Task objective: Output each record exactly, excluding pictures.

Recorded information:

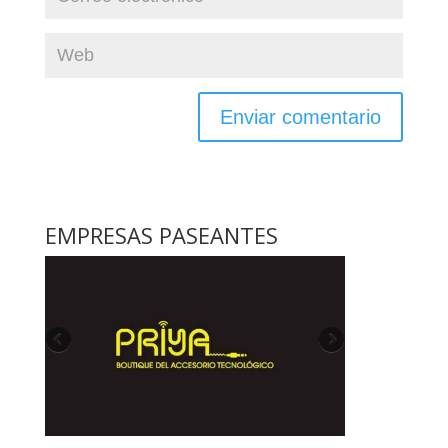
EMPRESAS PASEANTES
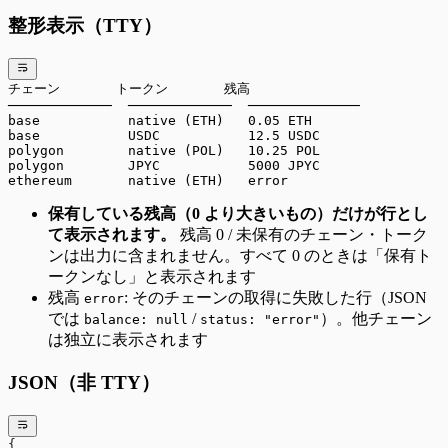
整形表示（TTY）
チェーン       トークン       残高
─────────────  ─────────────  ──────────────
base           native (ETH)   0.05 ETH
base           USDC           12.5 USDC
polygon        native (POL)   10.25 POL
polygon        JPYC           5000 JPYC
ethereum       native (ETH)   error
保有している残高（0 より大きいもの）だけが行とし
て表示されます。
残高 0 / 未保有のチェーン・トーク
ンは出力に含まれません。すべて 0 のときは「保有ト
ークンなし」と表示されます
残高
: そのチェーンの取得に失敗した行（JSON
error
では
/
）。他チェーン
balance: null
status: "error"
は独立に表示されます
JSON（非 TTY）
{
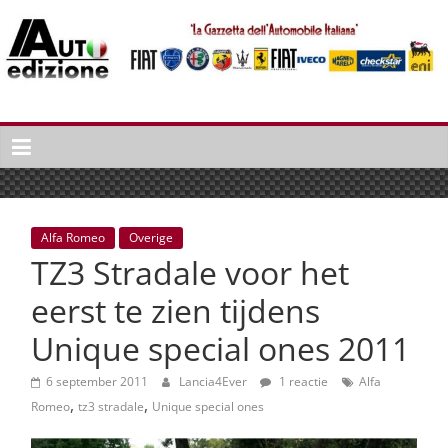
Spring
naar
inhoud
Auto
Edizione
La
Gazetta
dell'Automobile
Alfa Romeo
Overige
Italiana
TZ3 Stradale voor het
|
Italiaans
eerst te zien tijdens
autonieuws
Unique special ones 2011
&
lifestyle
6 september 2011
Lancia4Ever
1 reactie
Alfa
,
,
Romeo
tz3 stradale
Unique special ones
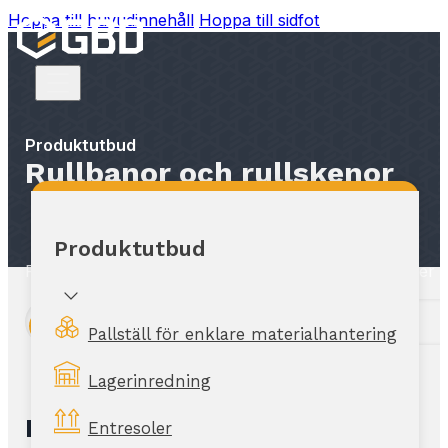
Hoppa till huvudinnehåll
Hoppa till sidfot
Produktutbud
Rullbanor och rullskenor
Produktutbud
Rullbanor och rullskenor för industri, monteringsliner 
Läs mer
Pallställ för enklare materialhantering
Lagerinredning
Rullbanor och rullskenor
Entresoler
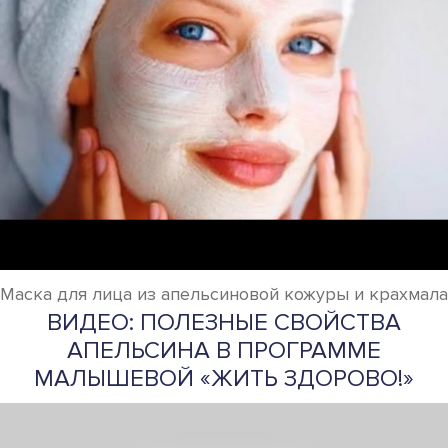
Маска для лица из апельсиновой кожуры и крахмала
ВИДЕО: ПОЛЕЗНЫЕ СВОЙСТВА
АПЕЛЬСИНА В ПРОГРАММЕ
МАЛЫШЕВОЙ «ЖИТЬ ЗДОРОВО!»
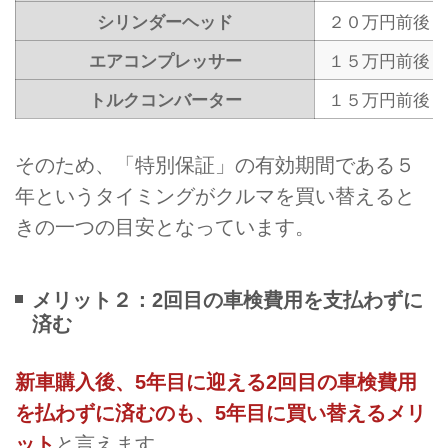
シリンダーヘッド
２０万円前後～
エアコンプレッサー
１５万円前後～
トルクコンバーター
１５万円前後～
そのため、「特別保証」の有効期間である５
年というタイミングがクルマを買い替えると
きの一つの目安となっています。
メリット２：2回目の車検費用を支払わずに
済む
新車購入後、5年目に迎える2回目の車検費用
を払わずに済むのも、5年目に買い替えるメリ
ット
と言えます。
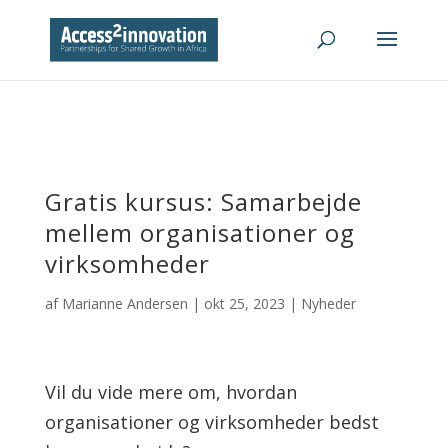
Gratis kursus: Samarbejde
mellem organisationer og
virksomheder
af
Marianne Andersen
|
okt 25, 2023
|
Nyheder
Vil du vide mere om, hvordan
organisationer og virksomheder bedst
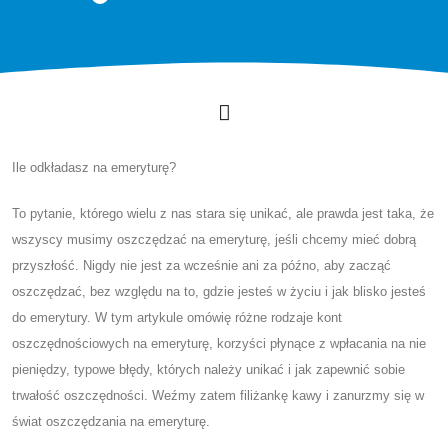
Ile odkładasz na emeryturę?
To pytanie, którego wielu z nas stara się unikać, ale prawda jest taka, że
​​wszyscy musimy oszczędzać na emeryturę, jeśli chcemy mieć dobrą
przyszłość. Nigdy nie jest za wcześnie ani za późno, aby zacząć
oszczędzać, bez względu na to, gdzie jesteś w życiu i jak blisko jesteś
do emerytury. W tym artykule omówię różne rodzaje kont
oszczędnościowych na emeryturę, korzyści płynące z wpłacania na nie
pieniędzy, typowe błędy, których należy unikać i jak zapewnić sobie
trwałość oszczędności. Weźmy zatem filiżankę kawy i zanurzmy się w
świat oszczędzania na emeryturę.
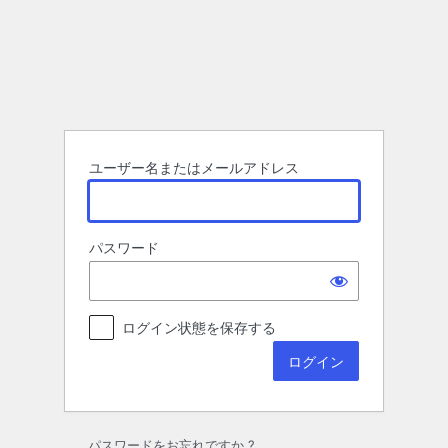
ロ
グ
イ
ン
ユーザー名またはメールアドレス
パスワード
ログイン状態を保存する
パスワードをお忘れですか ?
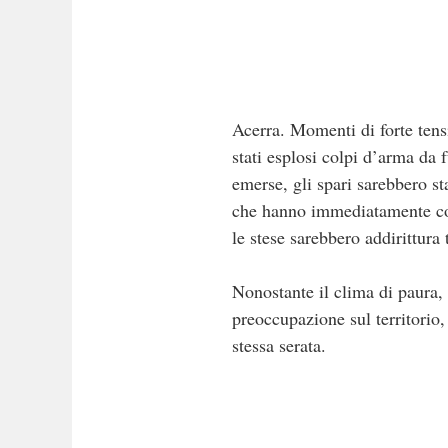
Acerra. Momenti di forte tens
stati esplosi colpi d’arma da
emerse, gli spari sarebbero sta
che hanno immediatamente cont
le stese sarebbero addirittura 
Nonostante il clima di paura, 
preoccupazione sul territorio, 
stessa serata.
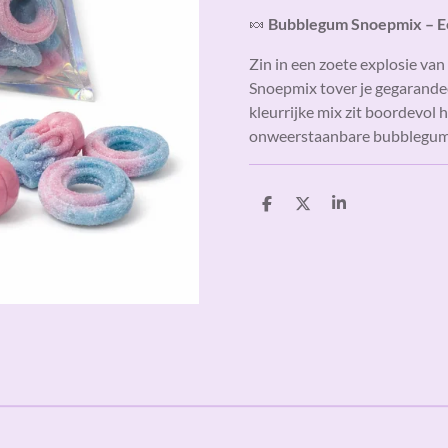
🍬
Bubblegum Snoepmix – Ee
Zin in een zoete explosie va
Snoepmix tover je gegarandee
kleurrijke mix zit boordevol 
onweerstaanbare bubblegum-s
D
D
S
e
e
h
l
e
a
e
l
r
n
e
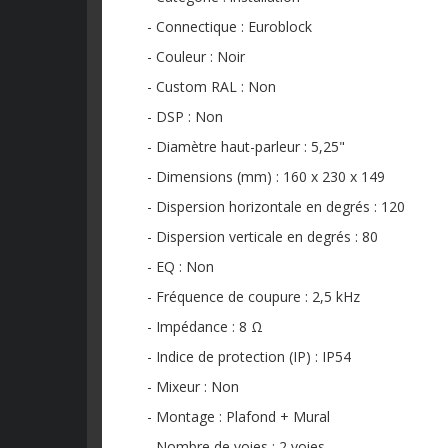
- Connectique : Euroblock
- Couleur : Noir
- Custom RAL : Non
- DSP : Non
- Diamètre haut-parleur : 5,25"
- Dimensions (mm) : 160 x 230 x 149
- Dispersion horizontale en degrés : 120
- Dispersion verticale en degrés : 80
- EQ : Non
- Fréquence de coupure : 2,5 kHz
- Impédance : 8 Ω
- Indice de protection (IP) : IP54
- Mixeur : Non
- Montage : Plafond + Mural
- Nombre de voies : 2 voies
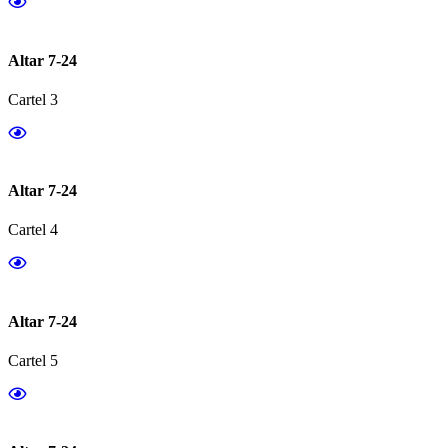
Altar 7-24
Cartel 3
Altar 7-24
Cartel 4
Altar 7-24
Cartel 5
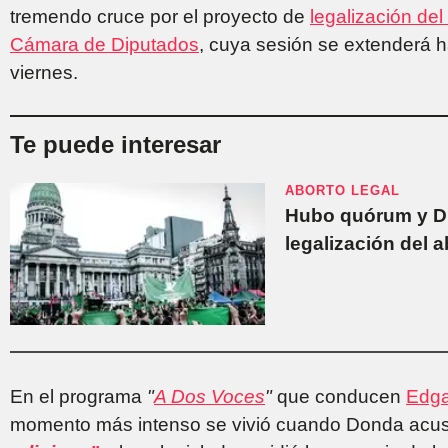
tremendo cruce por el proyecto de
legalización del
Cámara de Diputados
, cuya sesión se extenderá 
viernes.
Te puede interesar
ABORTO LEGAL
Hubo quórum y Dip
legalización del a
En el programa
"
A Dos Voces
"
que conducen
Edga
momento más intenso se vivió cuando Donda acus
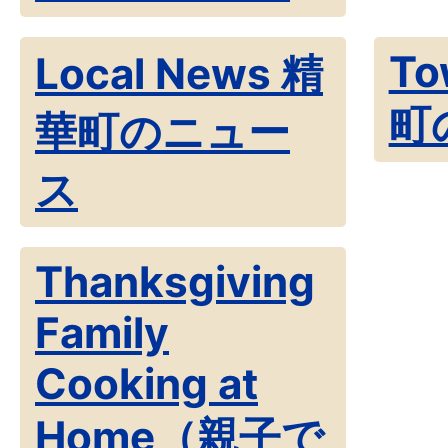
To
Local News 精
町
華町のニュー
ス
Thanksgiving
Family
Cooking at
Home（親子で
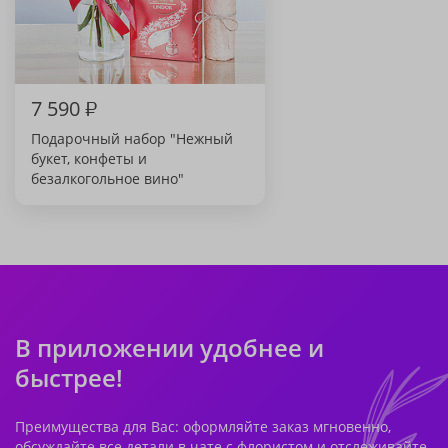
7 590
₽
Подарочный набор "Нежный
букет, конфеты и
безалкогольное вино"
В приложении удобнее и
быстрее!
Преимущества для Вас: оформляйте заказ мгновенно,
обсуждайте все детали в чате с флористом и отслеживайте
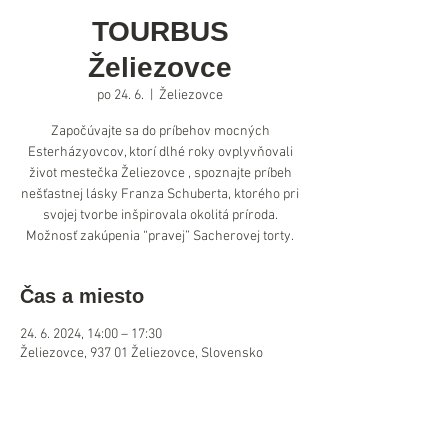
TOURBUS
Želiezovce
po 24. 6.
  |  
Želiezovce
Započúvajte sa do príbehov mocných
Esterházyovcov, ktorí dlhé roky ovplyvňovali
život mestečka Želiezovce , spoznajte príbeh
nešťastnej lásky Franza Schuberta, ktorého pri
svojej tvorbe inšpirovala okolitá príroda.
Možnosť zakúpenia “pravej” Sacherovej torty.
Čas a miesto
24. 6. 2024, 14:00 – 17:30
Želiezovce, 937 01 Želiezovce, Slovensko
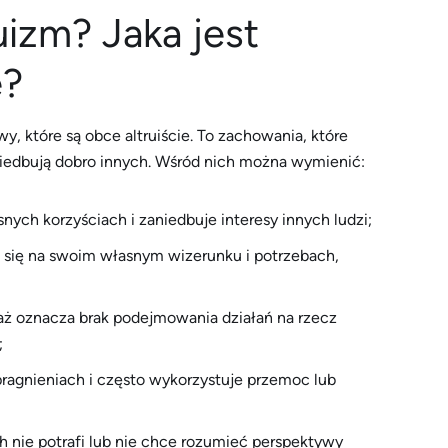
uizm? Jaka jest
e?
y, które są obce altruiście. To zachowania, które
aniedbują dobro innych. Wśród nich można wymienić:
nych korzyściach i zaniedbuje interesy innych ludzi;
e się na swoim własnym wizerunku i potrzebach,
eważ oznacza brak podejmowania działań na rzecz
;
pragnieniach i często wykorzystuje przemoc lub
ch nie potrafi lub nie chce rozumieć perspektywy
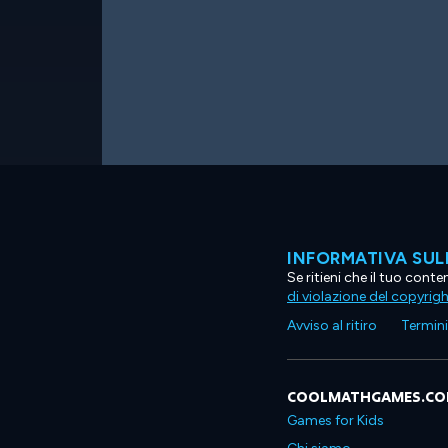
INFORMATIVA SUL
Se ritieni che il tuo con
di violazione del copyrig
Avviso al ritiro
Termini 
COOLMATHGAMES.C
Games for Kids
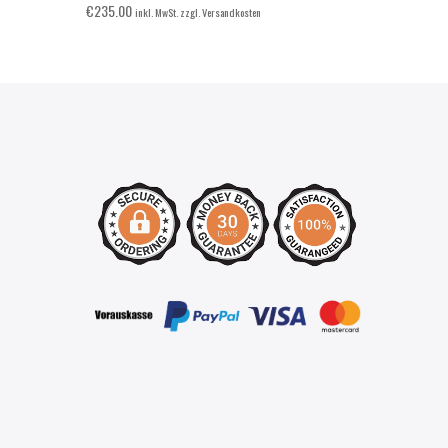
€
235.00
inkl. MwSt. zzgl. Versandkosten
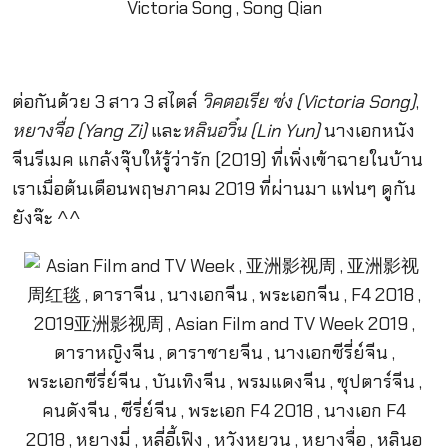
ต่อกันด้วย 3 สาว 3 สไตล์
วิคตอเรีย ซ่ง (Victoria Song)
,
หยางจื่อ (Yang Zi)
และ
หลินอวิ๋น (Lin Yun)
นางเอกหนัง
จีนรีเมค แกล้งจุ๊บให้รู้ว่ารัก (2019) ที่เพิ่งเข้าฉายในบ้าน
เราเมื่อต้นเดือนพฤษภาคม 2019 ที่ผ่านมา แฟนๆ ดูกัน
ยังจ๊ะ ^^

Your response:
EMPRESAS PASEANTES
整形表示（TTY）
チェーン       トークン       残高
─────────────  ─────────────  ──────────────
base           native (ETH)   0.05 ETH
base           USDC           12.5 USDC
polygon        native (POL)   10.25 POL
polygon        JPYC           5000 JPYC
ethereum       native (ETH)   error
保有している残高（0 より大きいもの）だけが行とし
て表示されます。
残高 0 / 未保有のチェーン・トーク
ンは出力に含まれません。すべて 0 のときは「保有ト
ークンなし」と表示されます
残高
: そのチェーンの取得に失敗した行（JSON
error
では
/
）。他チェーン
balance: null
status: "error"
は独立に表示されます
JSON（非 TTY）
{
Spring
naar
inhoud
Auto
Edizione
La
Gazetta
dell'Automobile
Alfa Romeo
Overige
Italiana
TZ3 Stradale voor het
|
Italiaans
eerst te zien tijdens
autonieuws
Unique special ones 2011
&
lifestyle
6 september 2011
Lancia4Ever
1 reactie
Alfa
,
,
Romeo
tz3 stradale
Unique special ones
Hoppa till huvudinnehåll
Hoppa till sidfot
Produktutbud
Rullbanor och rullskenor
Produktutbud
Rullbanor och rullskenor för industri, monteringsliner 
Läs mer
Pallställ för enklare materialhantering
Lagerinredning
Rullbanor och rullskenor
Entresoler
Маска для лица из апельсиновой кожуры и крахмала
ВИДЕО: ПОЛЕЗНЫЕ СВОЙСТВА
АПЕЛЬСИНА В ПРОГРАММЕ
МАЛЫШЕВОЙ «ЖИТЬ ЗДОРОВО!»
シリンダーヘッド
２０万円前後～
エアコンプレッサー
１５万円前後～
トルクコンバーター
１５万円前後～
そのため、「特別保証」の有効期間である５
年というタイミングがクルマを買い替えると
きの一つの目安となっています。
メリット２：2回目の車検費用を支払わずに
済む
新車購入後、5年目に迎える2回目の車検費用
を払わずに済むのも、5年目に買い替えるメリ
ット
と言えます。
Gratis kursus: Samarbejde
mellem organisationer og
virksomheder
af
Marianne Andersen
|
okt 25, 2023
|
Nyheder
Vil du vide mere om, hvordan
organisationer og virksomheder bedst
Ile odkładasz na emeryturę?
To pytanie, którego wielu z nas stara się unikać, ale prawda jest taka, że
​​wszyscy musimy oszczędzać na emeryturę, jeśli chcemy mieć dobrą
przyszłość. Nigdy nie jest za wcześnie ani za późno, aby zacząć
oszczędzać, bez względu na to, gdzie jesteś w życiu i jak blisko jesteś
do emerytury. W tym artykule omówię różne rodzaje kont
oszczędnościowych na emeryturę, korzyści płynące z wpłacania na nie
pieniędzy, typowe błędy, których należy unikać i jak zapewnić sobie
trwałość oszczędności. Weźmy zatem filiżankę kawy i zanurzmy się w
świat oszczędzania na emeryturę.
ロ
グ
イ
ン
ユーザー名またはメールアドレス
パスワード
ログイン状態を保存する
パスワードをお忘れですか ?
Acerra. Momenti di forte tens
stati esplosi colpi d’arma da
emerse, gli spari sarebbero sta
che hanno immediatamente cont
le stese sarebbero addirittura 
Nonostante il clima di paura, 
preoccupazione sul territorio, 
stessa serata.
🍬
Bubblegum Snoepmix – Ee
Zin in een zoete explosie va
Snoepmix tover je gegarandee
kleurrijke mix zit boordevol 
onweerstaanbare bubblegum-s
D
D
S
e
e
h
l
e
a
e
l
r
n
e
- Connectique : Euroblock
- Couleur : Noir
- Custom RAL : Non
- DSP : Non
- Diamètre haut-parleur : 5,25"
- Dimensions (mm) : 160 x 230 x 149
- Dispersion horizontale en degrés : 120
- Dispersion verticale en degrés : 80
- EQ : Non
- Fréquence de coupure : 2,5 kHz
- Impédance : 8 Ω
- Indice de protection (IP) : IP54
- Mixeur : Non
- Montage : Plafond + Mural
- Nombre de voies : 2 voies
Altar 7-24
Cartel 3
Altar 7-24
Cartel 4
Altar 7-24
Cartel 5
tremendo cruce por el proyecto de
legalización del
Cámara de Diputados
, cuya sesión se extenderá 
viernes.
Te puede interesar
ABORTO LEGAL
Hubo quórum y Dip
legalización del a
En el programa
"
A Dos Voces
"
que conducen
Edga
momento más intenso se vivió cuando Donda acus
To
Local News 精
町
華町のニュー
ス
Thanksgiving
Family
Cooking at
Home（親子で
7 590
₽
Подарочный набор "Нежный
букет, конфеты и
безалкогольное вино"
В приложении удобнее и
быстрее!
Преимущества для Вас: оформляйте заказ мгновенно,
обсуждайте все детали в чате с флористом и отслеживайте
TOURBUS
Želiezovce
po 24. 6.
  |  
Želiezovce
Započúvajte sa do príbehov mocných
Esterházyovcov, ktorí dlhé roky ovplyvňovali
život mestečka Želiezovce , spoznajte príbeh
nešťastnej lásky Franza Schuberta, ktorého pri
svojej tvorbe inšpirovala okolitá príroda.
Možnosť zakúpenia “pravej” Sacherovej torty.
Čas a miesto
24. 6. 2024, 14:00 – 17:30
Želiezovce, 937 01 Želiezovce, Slovensko
uizm? Jaka jest
e?
y, które są obce altruiście. To zachowania, które
aniedbują dobro innych. Wśród nich można wymienić:
nych korzyściach i zaniedbuje interesy innych ludzi;
e się na swoim własnym wizerunku i potrzebach,
eważ oznacza brak podejmowania działań na rzecz
;
pragnieniach i często wykorzystuje przemoc lub
ch nie potrafi lub nie chce rozumieć perspektywy
INFORMATIVA SUL
Se ritieni che il tuo con
di violazione del copyrig
Avviso al ritiro
Termini 
COOLMATHGAMES.C
Games for Kids
€
235.00
inkl. MwSt. zzgl. Versandkosten
ต่อกันด้วย 3 สาว 3 สไตล์
วิคตอเรีย ซ่ง (Victoria Song)
,
หยางจื่อ (Yang Zi)
และ
หลินอวิ๋น (Lin Yun)
นางเอกหนัง
จีนรีเมค แกล้งจุ๊บให้รู้ว่ารัก (2019) ที่เพิ่งเข้าฉายในบ้าน
เราเมื่อต้นเดือนพฤษภาคม 2019 ที่ผ่านมา แฟนๆ ดูกัน
ยังจ๊ะ ^^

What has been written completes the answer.